Going through examples of applications of the Sylow theorems in Fraleigh's book, when proving that no group of order 36 is simple, after concluding that $| H \cap K | = 3$ for two $3$-Sylows $H$,$K$, I can understand that $| N(H \cap K )|$ must be a multiple of $9$ by the first Sylow theorem, as in this question. What I can't understand is why he automatically rules out $9$, stating it has to be a $> 1$ multiple.

The same happened in the case of a order $48$ group, in which he says that for any two $2$-Sylows $H$, $K$, $| N(H \cap K )|$ must be a >1 multiple of $16$ since $| H \cap K | = 8$, but I could convince myself of that by counting, since in this particular case, $H \cap K$ is normal in both $H$ and $K$.
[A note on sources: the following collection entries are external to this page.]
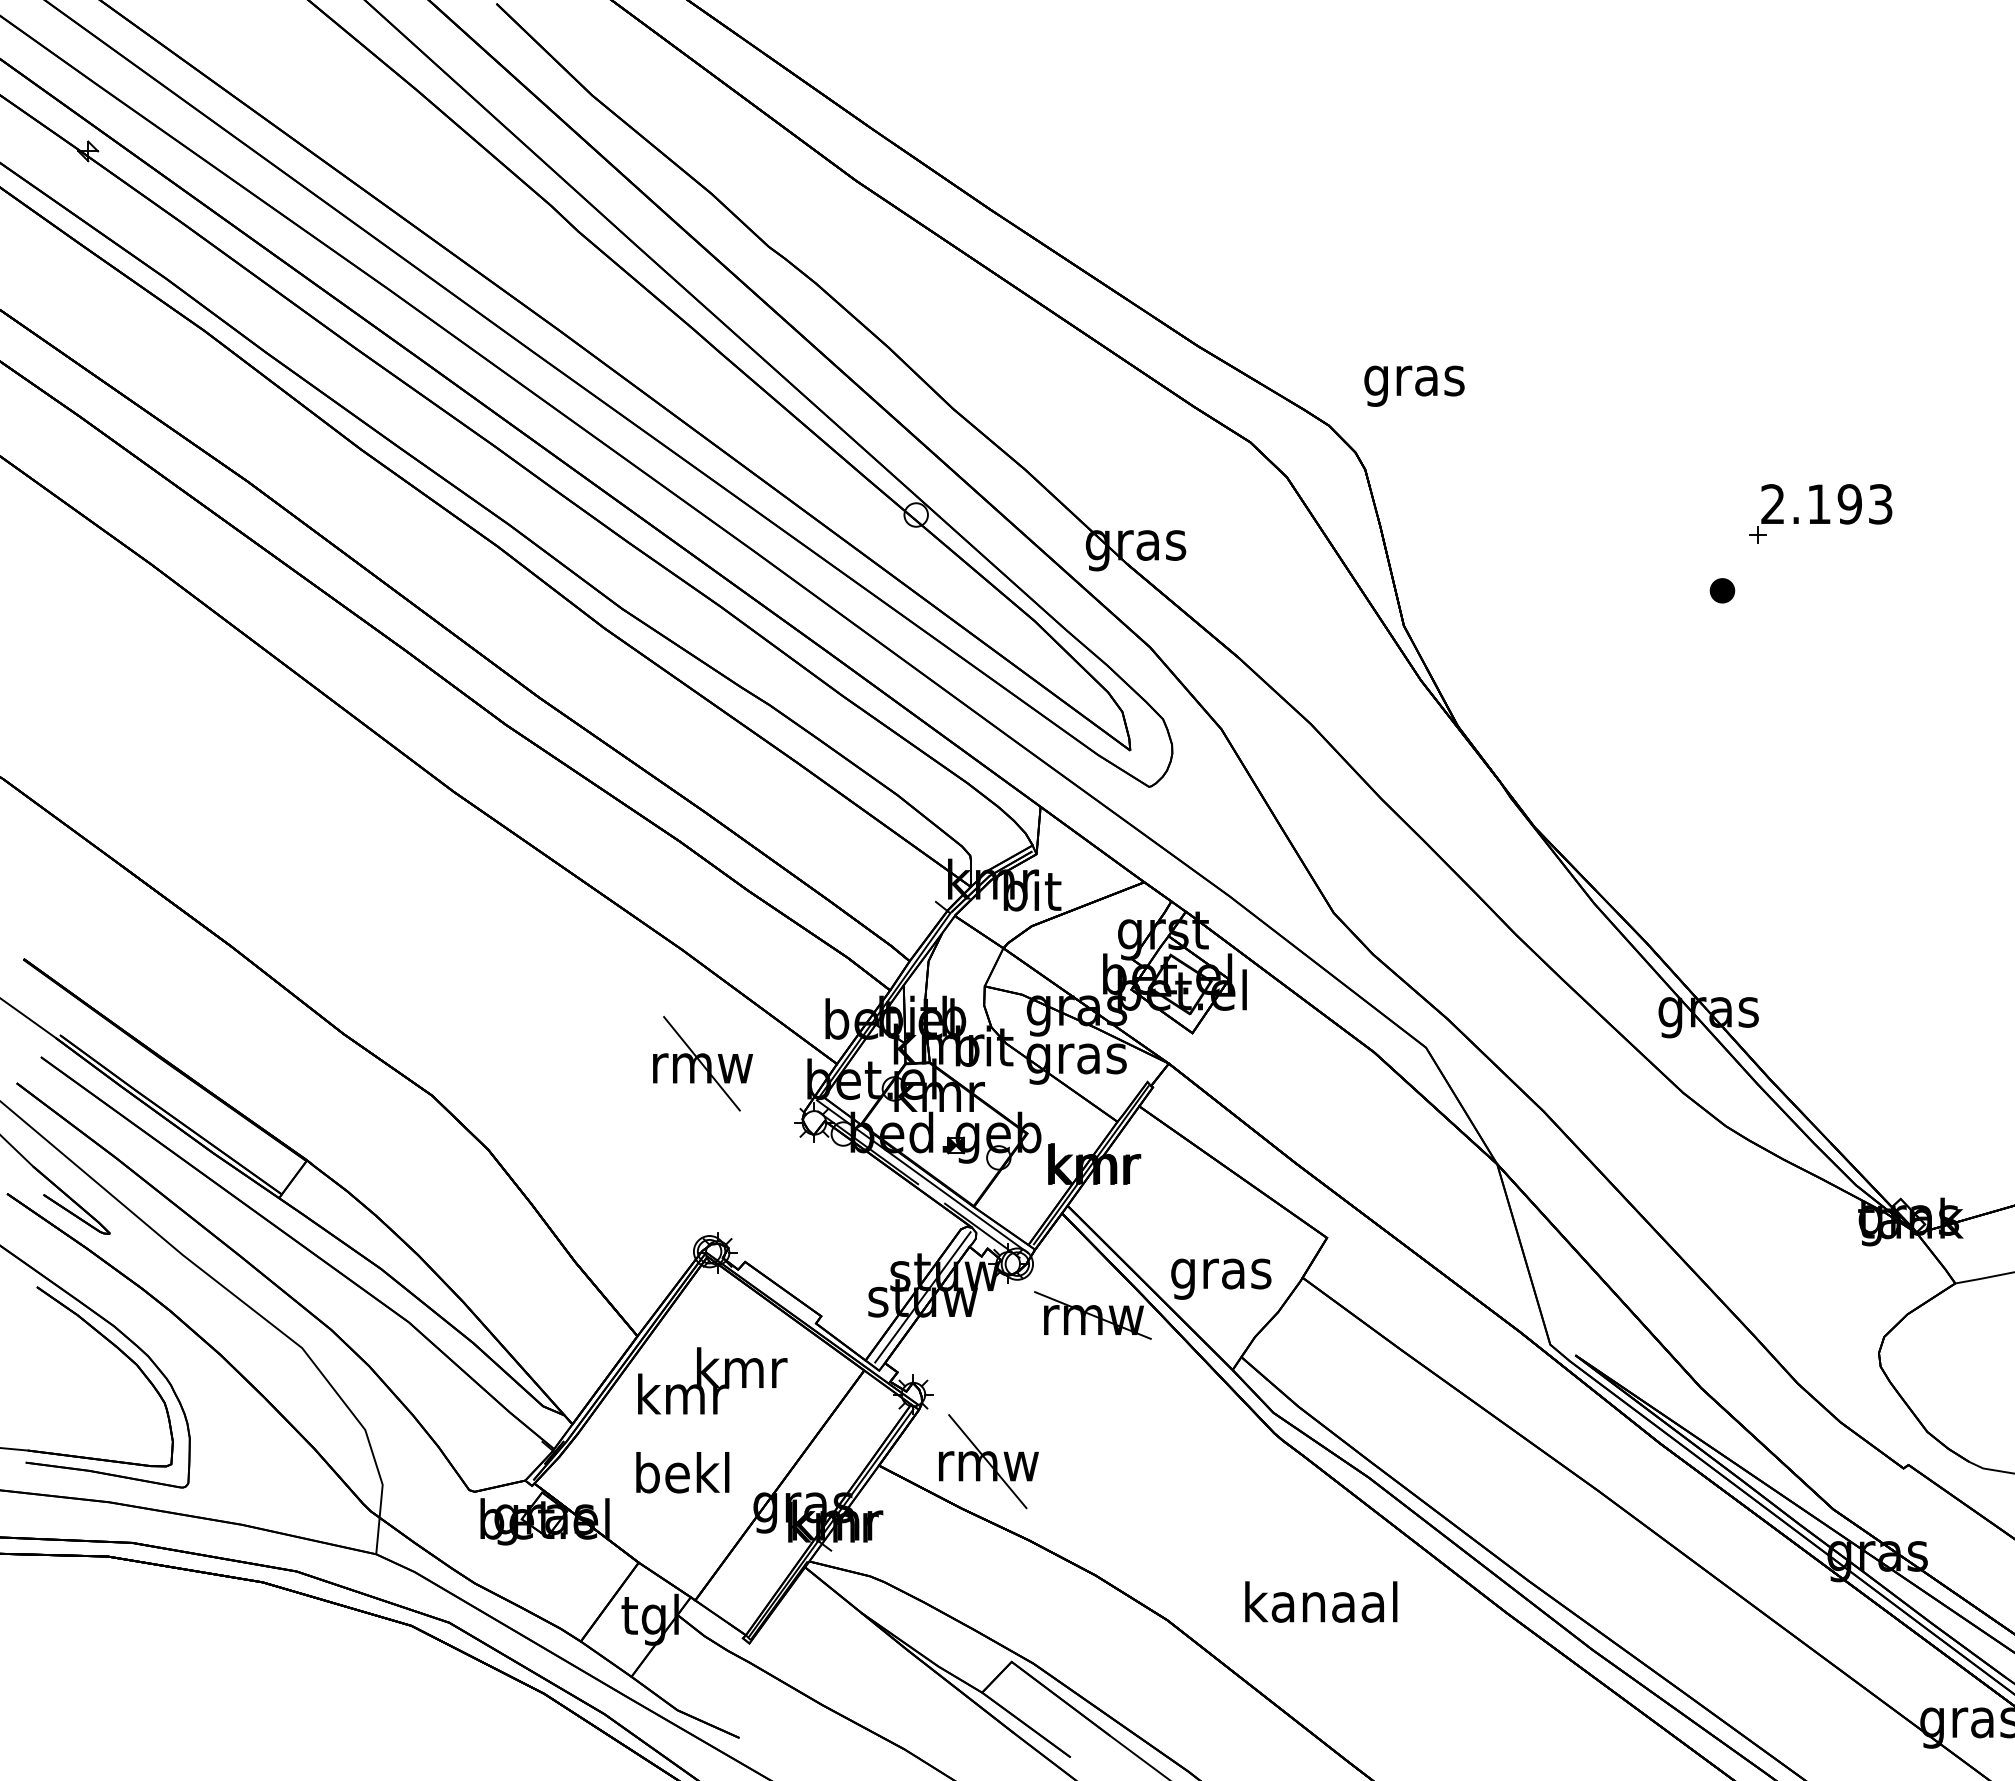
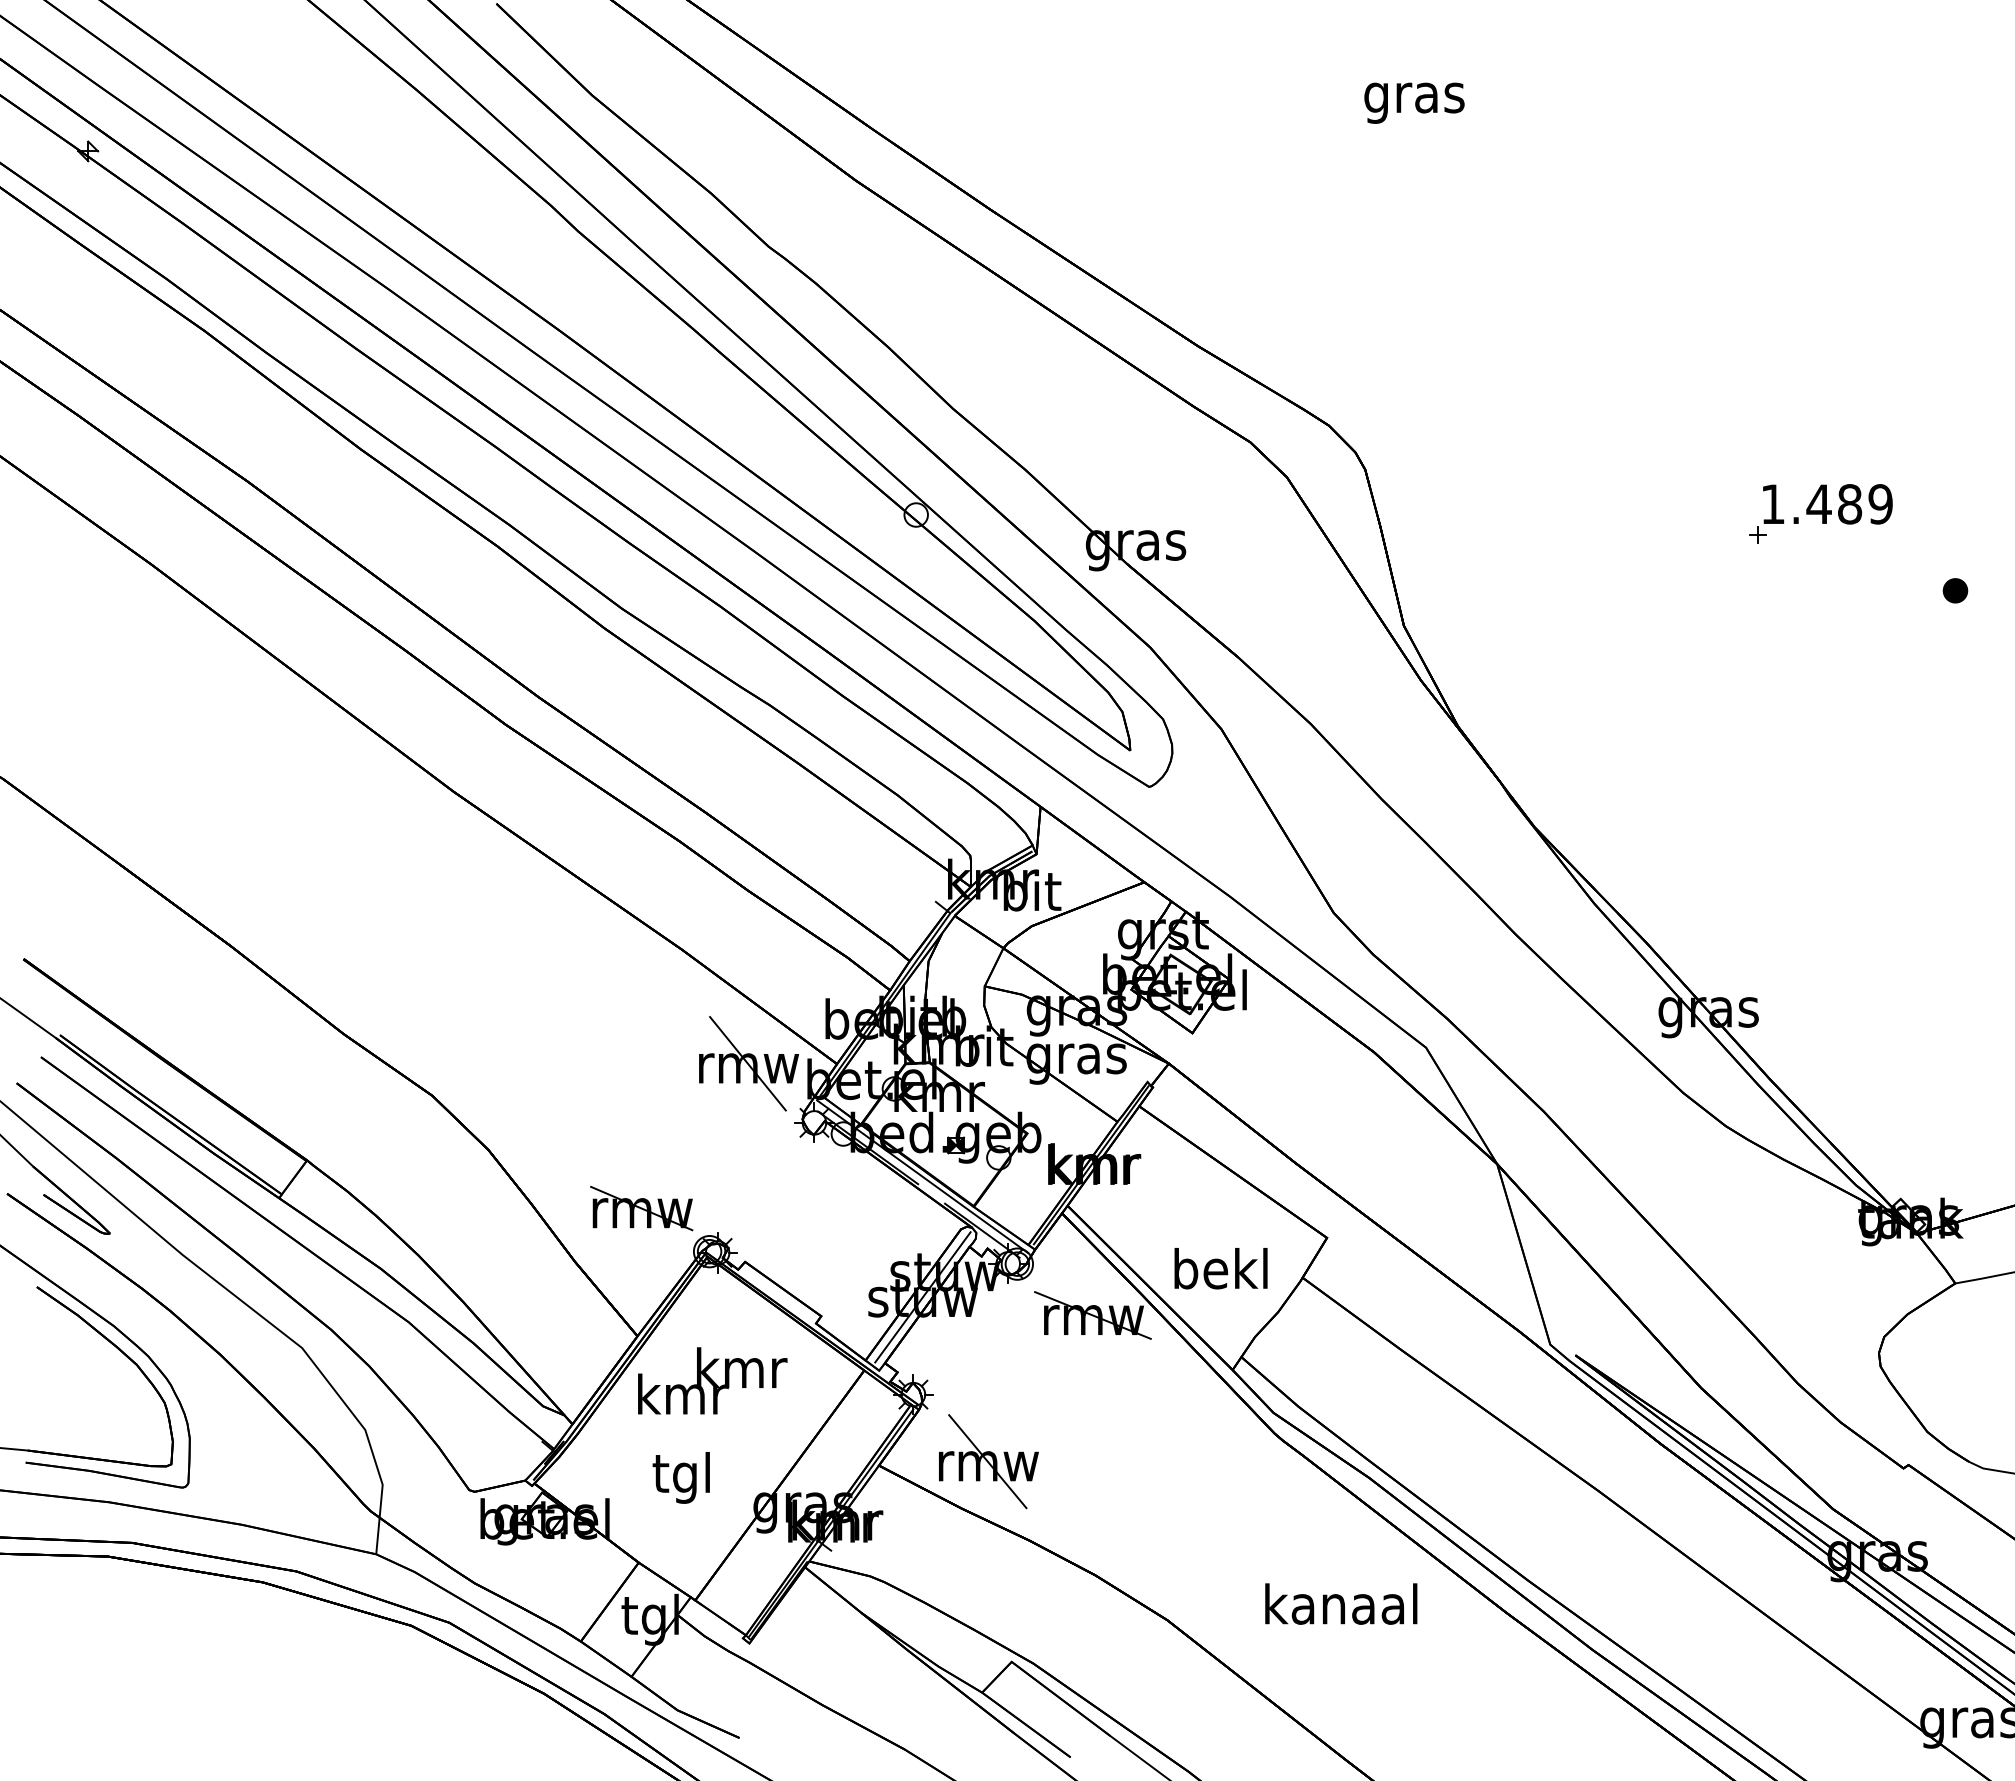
text at (1414, 385) position: (1414, 385) -> (1414, 102)
text at (1826, 504): 2.193 -> 1.489
part at (1722, 590) position: (1722, 590) -> (1955, 590)
part at (702, 1063) position: (702, 1063) -> (748, 1063)
part at (641, 1208): none -> present
text at (1221, 1273): gras -> bekl
text at (682, 1477): bekl -> tgl
text at (1321, 1601) position: (1321, 1601) -> (1341, 1603)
$H \cap K$ is normal in both $H$ and $K$ in the 36 case also, because in a group of order 9, every subgroup of order 3 is normal. So $N(H \cap K)$ contains both $H$ and $K$. Since $H$ and $K$ are distinct subgroups of order 9, we must have $N(H \cap K) > 9$.
• Ok, I figured that out but I was wondering if there was anyway to scape from knowlege that $p^2$-order groups are abelian. Apparently not, it was fundamental actually, right? Apr 23 '14 at 4:18
• You can also use the fact that in a group of order $p^n$, every subgroup of order $p^{n-1}$ is normal. That would cover both of your examples.